Bir tarafta devasa bir bahçe, diğer tarafta nefes bile alınamayacak kadar küçük bir bahçe!

Bir tarafta olimpik ölçülerde spor salonu, diğer tarafta tebeşirle çizilmiş voleybol sahası!

Bir tarafta 500 kişilik konferans salonu, diğer tarafta sınıftan bozma 40 kişilik salon!

Bir tarafta ilçe kütüphanesi ölçülerinde kütüphane, diğer tarafta yer yokluğundan dolaplar içine tıkılmış kitaplar! Bir tarafta laboratuar üstüne laboratuar, diğer tarafta küçücük bir odaya sıkıştırılmış 20 bilgisayar! Bir tarafta her yıl milyonlarca lira akıtılan okul, diğer tarafta vatandaşın bağışı ile yaşam savaşı veren okul!

Şimdi tekrar soralım. Varlık içinde yüzen bir okulla, yaşam savaşı veren okul! Bu okullardan aynı başarıyı bekleyebilir miyiz?

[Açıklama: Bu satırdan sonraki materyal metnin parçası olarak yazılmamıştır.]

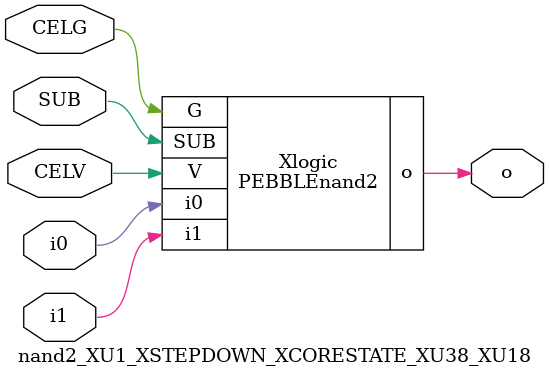
<source format=v>



module PEBBLEnand2 ( o, G, SUB, V, i0, i1 );

  input i0;
  input V;
  input i1;
  input G;
  output o;
  input SUB;
endmodule

//Celera Confidential Do Not Copy nand2_XU1_XSTEPDOWN_XCORESTATE_XU38_XU18
//Celera Confidential Symbol Generator
//5V NAND2
module nand2_XU1_XSTEPDOWN_XCORESTATE_XU38_XU18 (CELV,CELG,i0,i1,o,SUB);
input CELV;
input CELG;
input i0;
input i1;
input SUB;
output o;

//Celera Confidential Do Not Copy nand2
PEBBLEnand2 Xlogic(
.V (CELV),
.i0 (i0),
.i1 (i1),
.o (o),
.SUB (SUB),
.G (CELG)
);
//,diesize,PEBBLEnand2

//Celera Confidential Do Not Copy Module End
//Celera Schematic Generator
endmodule

</source>
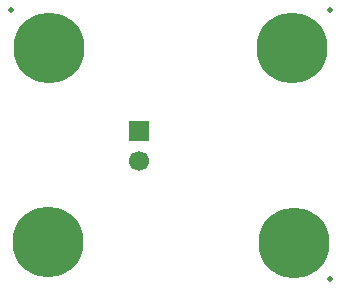
<source format=gbl>
G04 #@! TF.GenerationSoftware,KiCad,Pcbnew,9.0.1+1*
G04 #@! TF.CreationDate,2025-08-20T07:53:21+00:00*
G04 #@! TF.ProjectId,intergalaktik,696e7465-7267-4616-9c61-6b74696b2e6b,v1.0*
G04 #@! TF.SameCoordinates,Original*
G04 #@! TF.FileFunction,Copper,L4,Bot*
G04 #@! TF.FilePolarity,Positive*
%FSLAX46Y46*%
G04 Gerber Fmt 4.6, Leading zero omitted, Abs format (unit mm)*
G04 Created by KiCad (PCBNEW 9.0.1+1) date 2025-08-20 07:53:21*
%MOMM*%
%LPD*%
G01*
G04 APERTURE LIST*
G04 #@! TA.AperFunction,ComponentPad*
%ADD10C,6.000000*%
G04 #@! TD*
G04 #@! TA.AperFunction,ComponentPad*
%ADD11R,1.700000X1.700000*%
G04 #@! TD*
G04 #@! TA.AperFunction,ComponentPad*
%ADD12C,1.700000*%
G04 #@! TD*
G04 #@! TA.AperFunction,SMDPad,CuDef*
%ADD13C,0.500000*%
G04 #@! TD*
G04 APERTURE END LIST*
D10*
X125060000Y-124290000D03*
D11*
X132720000Y-114890000D03*
D12*
X132720000Y-117430000D03*
D10*
X145680000Y-107850000D03*
X145920000Y-124310000D03*
X125110000Y-107800000D03*
D13*
X148910000Y-127400000D03*
X148900000Y-104620000D03*
X121930000Y-104620000D03*
M02*

</source>
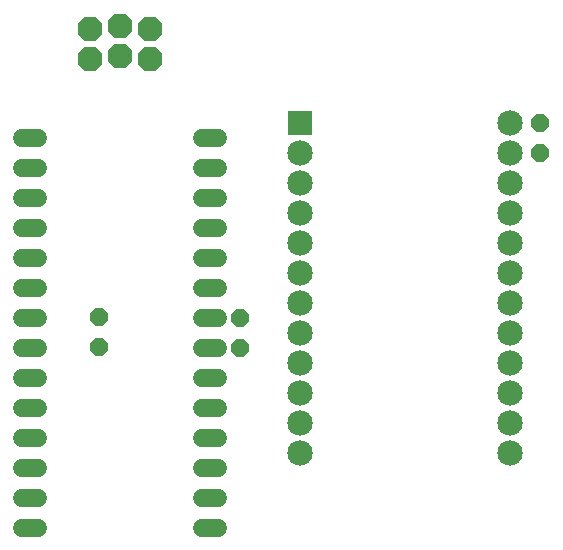
<source format=gbs>
G75*
G70*
%OFA0B0*%
%FSLAX24Y24*%
%IPPOS*%
%LPD*%
%AMOC8*
5,1,8,0,0,1.08239X$1,22.5*
%
%ADD10OC8,0.0820*%
%ADD11C,0.0600*%
%ADD12R,0.0848X0.0848*%
%ADD13C,0.0848*%
%ADD14OC8,0.0600*%
D10*
X007156Y018805D03*
X007156Y019805D03*
X008156Y019905D03*
X009156Y019805D03*
X009156Y018805D03*
X008156Y018905D03*
D11*
X005416Y003180D02*
X004896Y003180D01*
X004896Y004180D02*
X005416Y004180D01*
X005416Y005180D02*
X004896Y005180D01*
X004896Y006180D02*
X005416Y006180D01*
X005416Y007180D02*
X004896Y007180D01*
X004896Y008180D02*
X005416Y008180D01*
X005416Y009180D02*
X004896Y009180D01*
X004896Y010180D02*
X005416Y010180D01*
X005416Y011180D02*
X004896Y011180D01*
X004896Y012180D02*
X005416Y012180D01*
X005416Y013180D02*
X004896Y013180D01*
X004896Y014180D02*
X005416Y014180D01*
X005416Y015180D02*
X004896Y015180D01*
X004896Y016180D02*
X005416Y016180D01*
X010896Y016180D02*
X011416Y016180D01*
X011416Y015180D02*
X010896Y015180D01*
X010896Y014180D02*
X011416Y014180D01*
X011416Y013180D02*
X010896Y013180D01*
X010896Y012180D02*
X011416Y012180D01*
X011416Y011180D02*
X010896Y011180D01*
X010896Y010180D02*
X011416Y010180D01*
X011416Y009180D02*
X010896Y009180D01*
X010896Y008180D02*
X011416Y008180D01*
X011416Y007180D02*
X010896Y007180D01*
X010896Y006180D02*
X011416Y006180D01*
X011416Y005180D02*
X010896Y005180D01*
X010896Y004180D02*
X011416Y004180D01*
X011416Y003180D02*
X010896Y003180D01*
D12*
X014156Y016680D03*
D13*
X014156Y015680D03*
X014156Y014680D03*
X014156Y013680D03*
X014156Y012680D03*
X014156Y011680D03*
X014156Y010680D03*
X014156Y009680D03*
X014156Y008680D03*
X014156Y007680D03*
X014156Y006680D03*
X014156Y005680D03*
X021156Y005680D03*
X021156Y006680D03*
X021156Y007680D03*
X021156Y008680D03*
X021156Y009680D03*
X021156Y010680D03*
X021156Y011680D03*
X021156Y012680D03*
X021156Y013680D03*
X021156Y014680D03*
X021156Y015680D03*
X021156Y016680D03*
D14*
X022156Y016680D03*
X022156Y015680D03*
X012148Y010175D03*
X012148Y009175D03*
X007453Y009215D03*
X007453Y010215D03*
M02*

</source>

Okulun birine sınavla öğrenci alıp, çalışkan ve zeki çocukları koy, başlarına sınavla alınmış seçkin öğretmenleri ver. Her yerde 6 saat ders yaparken bu çocuklara 8 saat ders yap, sonrada biri başarılı diğeri başarısız de! Bu okullardan biri başarılı, diğeri başarısızsa fark müdürlerden değil, işte bu uygulamalardan kaynaklanıyor. Çözümse, tüm okulları eşitlemektir. Aynı bina, aynı donanım, aynı öğretmen, aynı öğrenci ve aynı müfredat… 

Üstelik madem özel sektörde başarılı yöneticiler var. Batan fabrikalar niye battı? İşçimiz niçin işsiz ve ekmeksiz kaldı?

Eğitim, öğretmen işidir. Öğretmense mesleki bilgi ve beceri ile donatılmış, formasyon sahibi kişidir.. Nasıl ki öğretmen, doktorluk yapamaz, inşaat mühendisi avukat olamaz ise, öğretmenlik dışından gelen biri de, başarılı bir okul müdürü olamaz.

İşin doğrusu ise, öğretmeni yetiştirmektir. Öğretmenlik, müdür yardımcılığı, müdür başyardımcılığı görevlerinde pişerek başarılı olan öğretmenleri, eğitim yöneticiliği akademisinde yetiştirmektir.